Calcutt Farmhouse is a Grade II listed building in the Wiltshire local planning authority area, England. First listed on 17 April 1986. Farmhouse. 13 related planning applications.

Calcutt Farmhouse

WRENN ID
broken-cobble-tallow
Grade
II
Local Planning Authority
Wiltshire
Country
England
Date first listed
17 April 1986
Type
Farmhouse
Source
Historic England listing

Description

Calcutt Farmhouse is a stone farmhouse dating from the late 18th and/or early 19th century, extended in the mid-19th century. It stands in Cricklade, North Wiltshire.

The building is constructed in coursed limestone rubble with ashlar quoins and dressings to the front and brick dressings to the rear wing. The front range has a gabled-ended stone slate roof, while the rear wing has a reconstructed stone slate roof. The front range features a stone stack gable and a stone axial ridge stack with base and cap moulds to the shafts. The former gable end of the 19th-century rear wing has a brick stack.

The farmhouse is L-shaped in plan. Originally it had a two-room plan with a parlour on the left and a kitchen on the right, separated by a central entrance and stairhall. In the mid-19th century, another room was added to the right and a service wing was built behind it, containing a new kitchen and pantry or dairy, creating the current three-room plan.

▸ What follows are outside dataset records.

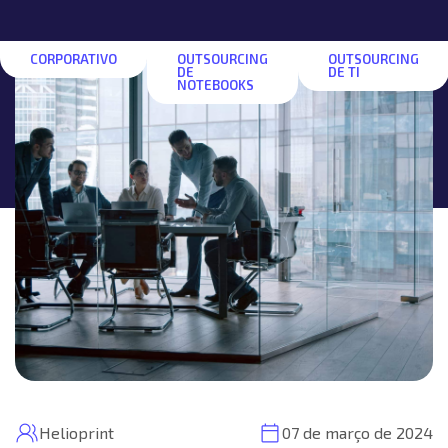
CORPORATIVO
OUTSOURCING
OUTSOURCING
DE
DE TI
NOTEBOOKS
Helioprint
07 de março de 2024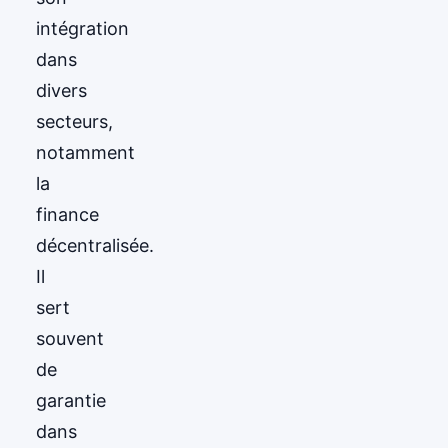
intégration
dans
divers
secteurs,
notamment
la
finance
décentralisée.
Il
sert
souvent
de
garantie
dans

The two-storey house with attic has a three-bay symmetrical front, extended in the 19th century to the right by one additional bay with matching details. A central entrance doorway is set beneath a wide flat stone canopy carried on a pair of shaped stone brackets. The doorway contains a pair of 19th-century panelled double doors, screened by late 20th-century glazed sliding doors, with dressed stone jambs. Each floor of the original section has three four-by-four pane sash windows in ashlar surrounds with projecting sills. The west gable end has a similar sash at first-floor level. Rear windows of the main range have chamfered timber lintels: two early 19th-century sashes with bars to the ground floor and 20th-century casements to the central stairwell window and upper floor. To the left of centre is a blocked doorway with a timber lintel. The 19th-century rear wing of three bays has segmental brick arched casements to the first floor, set above a verandah supported on timber posts.

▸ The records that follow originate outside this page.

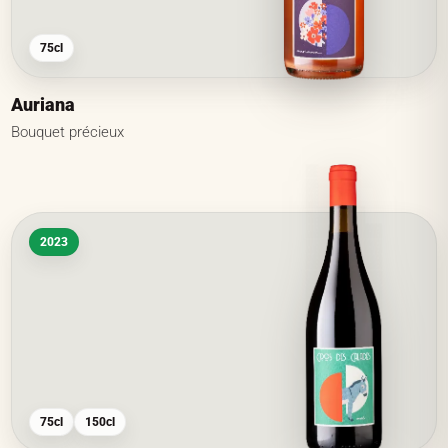
75cl
Auriana
Bouquet précieux
2023
75cl
150cl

Internally, the parlour contains a chamfered axial beam with step stops and a china niche with shaped shelves and panelled doors. The former kitchen at the centre also has a chamfered axial beam with step stops, and a large stone fireplace with a repaired timber bressumer, including the remains of a bread oven. The farmhouse contains some 18th-century joinery including panelled doors and architraves. The chamber above the parlour has a small stone chimneypiece with cupboards with panelled doors to the left and right. The stick balustrade to the stairs has been removed except for those to the upper flight leading to the attic. The roof structure is a tenoned-purlin design, complete with common rafters.

The internal and external fabric and architectural detailing suggest the building dates from the late 18th and/or early 19th century. It is a good example of a late Georgian stone farmhouse, using high-quality materials and craftsmanship expressing local vernacular traditions. Its plan form has remained mostly intact and includes good-quality features that illustrate the historic development of the building.